▼

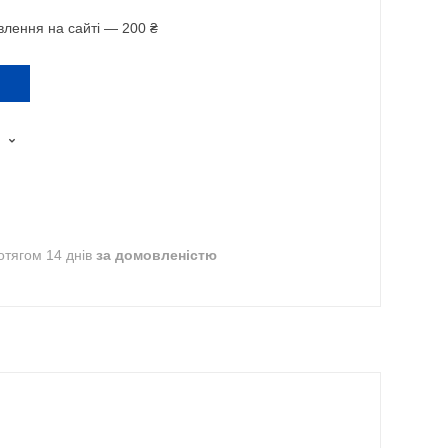
лення на сайті — 200 ₴
отягом 14 днів
за домовленістю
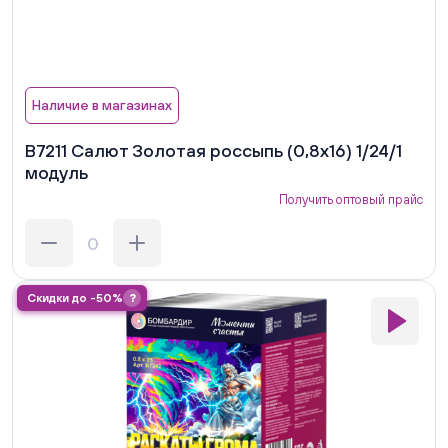
Наличие в магазинах
В7211 Салют Золотая россыпь (0,8х16) 1/24/1
модуль
Получить оптовый прайс
Скидки до -50%
?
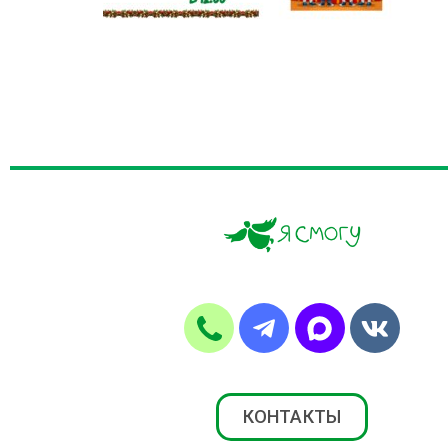
КОНТАКТЫ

▲

• [Task details] Since only the text is needed, retype the data above exactly and omit the pictures.

• [Solution to the problem]
лення на сайті — 200 ₴
отягом 14 днів
за домовленістю
Наличие в магазинах
В7211 Салют Золотая россыпь (0,8х16) 1/24/1
модуль
Получить оптовый прайс
Скидки до -50%
?
КОНТАКТЫ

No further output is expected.